Perhaps the most troublesome aspect of S.U.V. culture is its attitude toward risk. "Safety, for most automotive consumers, has to do with the notion that they aren't in complete control," Popiel says. "There are unexpected events that at any moment in time can come out and impact them—an oil patch up ahead, an eighteen-wheeler turning over, something falling down. People feel that the elements of the world out of their control are the ones that are going to cause them distress. "

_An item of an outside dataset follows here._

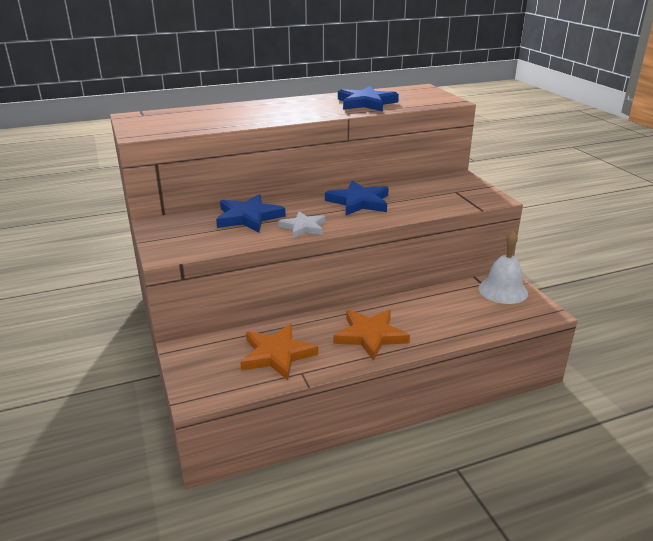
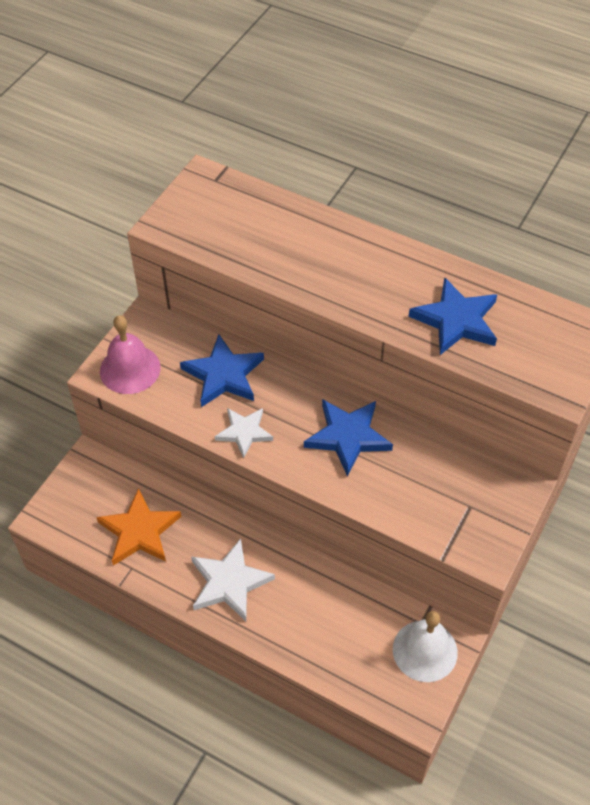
camera: 50 degrees right, 25 degrees up
(182, 243) = (130, 369): none -> pink bell
(370, 336) = (229, 582): orange star -> white star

Of course, those things really aren't outside a driver's control: an alert driver, in the right kind of vehicle, can navigate the oil patch, avoid the truck, and swerve around the thing that's falling down. Traffic-fatality rates vary strongly with driver behavior. Drunks are 7. 6 times more likely to die in accidents than non-drinkers. People who wear their seat belts are almost half as likely to die as those who don't buckle up. Forty-year-olds are ten times less likely to get into accidents than sixteen-year-olds. Drivers of minivans, Wenzel and Ross's statistics tell us, die at a fraction of the rate of drivers of pickup trucks. That's clearly because minivans are family cars, and parents with children in the back seat are less likely to get into accidents. Frank McKenna, a safety expert at the University of Reading, in England, has done experiments where he shows drivers a series of videotaped scenarios—a child running out the front door of his house and onto the street, for example, or a car approaching an intersection at too great a speed to stop at the red light—and asks people to press a button the minute they become aware of the potential for an accident. Experienced drivers press the button between half a second and a second faster than new drivers, which, given that car accidents are events measured in milliseconds, is a significant difference. McKenna's work shows that, with experience, we all learn how to exert some degree of control over what might otherwise appear to be uncontrollable events. Any conception of safety that revolves entirely around the vehicle, then, is incomplete. Is the Boxster safer than the TrailBlazer? It depends on who's behind the wheel. In the hands of, say, my very respectable and prudent middle-aged mother, the Boxster is by far the safer car. In my hands, it probably isn't. On the open road, my reaction to the Porsche's extraordinary road manners and the sweet, irresistible wail of its engine would be to drive much faster than I should. (At the end of my day at Consumers Union, I parked the Boxster, and immediately got into my own car to drive home. In my mind, I was still at the wheel of the Boxster. Within twenty minutes, I had a two-hundred-and-seventy-one-dollar speeding ticket. ) The trouble with the S.U.V. ascendancy is that it excludes the really critical component of safety: the driver.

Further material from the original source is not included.